Welcome to Po'Nutrition Fax! This blog is about alcohol - it has nothing to do with health or wellness, and the only relationship between this and Edgar Allen Poe is that he was an alcoholic.

I used to work in a liquor store and developed a taste for all different types of booze. As my collection grew, I felt the need to share my knowledge of, interest in, and experiences with my purchases - from the standards (e.g. whisk(e)y, gin) to the less-than-standard (e.g. kirschwasser, raki). You'll also find a lot on beer (another love of mine).

This is not about how much I can drink nor do I promote over-excess of alcohol. As with most blogs, there is some self-reflection included with most of the reviews. The point is to encourage everyone to reflect on what they drink.

Leave comments or ask questions! Also, "follow" me if you like what you read - I am not making money from this blog but if I see more interest in this and hear some feedback, it will encourage me to write more.
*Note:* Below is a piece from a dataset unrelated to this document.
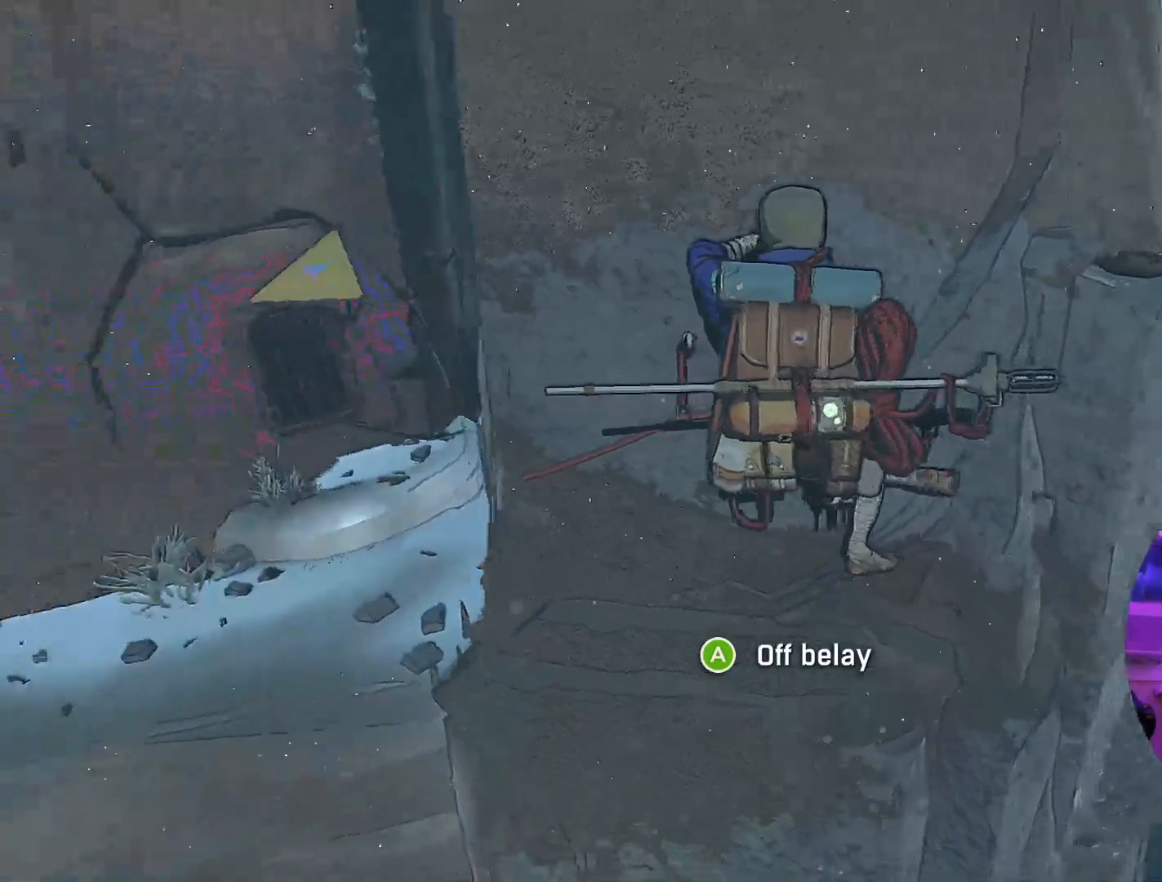
{"buttons": [], "left_stick": "center", "right_stick": "center", "events": [[17, "left_stick", "down"], [67, "right_stick", "center"], [167, "left_stick", "center"], [317, "left_stick", "left"], [500, "left_stick", "center"]]}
Tuesday, December 30, 2014

Thoughts on Vodka

I have one post about vodka.

In that post I say:

"I'm not a big vodka drinker. It's not because I have anything against vodka per se but I do not like what vodka has become to most people in this country. Vodka is not supposed to be the clean and flavorless spirit it is marketed as in the U.S.  It's not a blank palette on which one can throw any number of flavoring agents... [i]t can be distilled from anything that can ferment... [e]ach base product creates a different tasting vodka. Some are distilled many times, others are filtered but the idea that the true essence of that base product can be captured in a final distillate."

I still stand by most of this statement but I have to revisit one item, namely the "distilled many times" point.

According to the U.S Code of Federal Regulations, vodka is a neutral spirit distilled to 190 proof (95% ethanol) that is "treated after distillation with charcoal or other materials, as to be without distinctive character, aroma, taste, or color." You'll also notice that most items follow that "190 proof" guideline. Here, the alcohol distillers have won a battle to create their economies of scope - one grain neutral spirit is the base for all sorts of different spirits. So for all of you caught in the "moonshine" craze that is hitting this country, I'm sorry to inform you that it's just unfiltered vodka.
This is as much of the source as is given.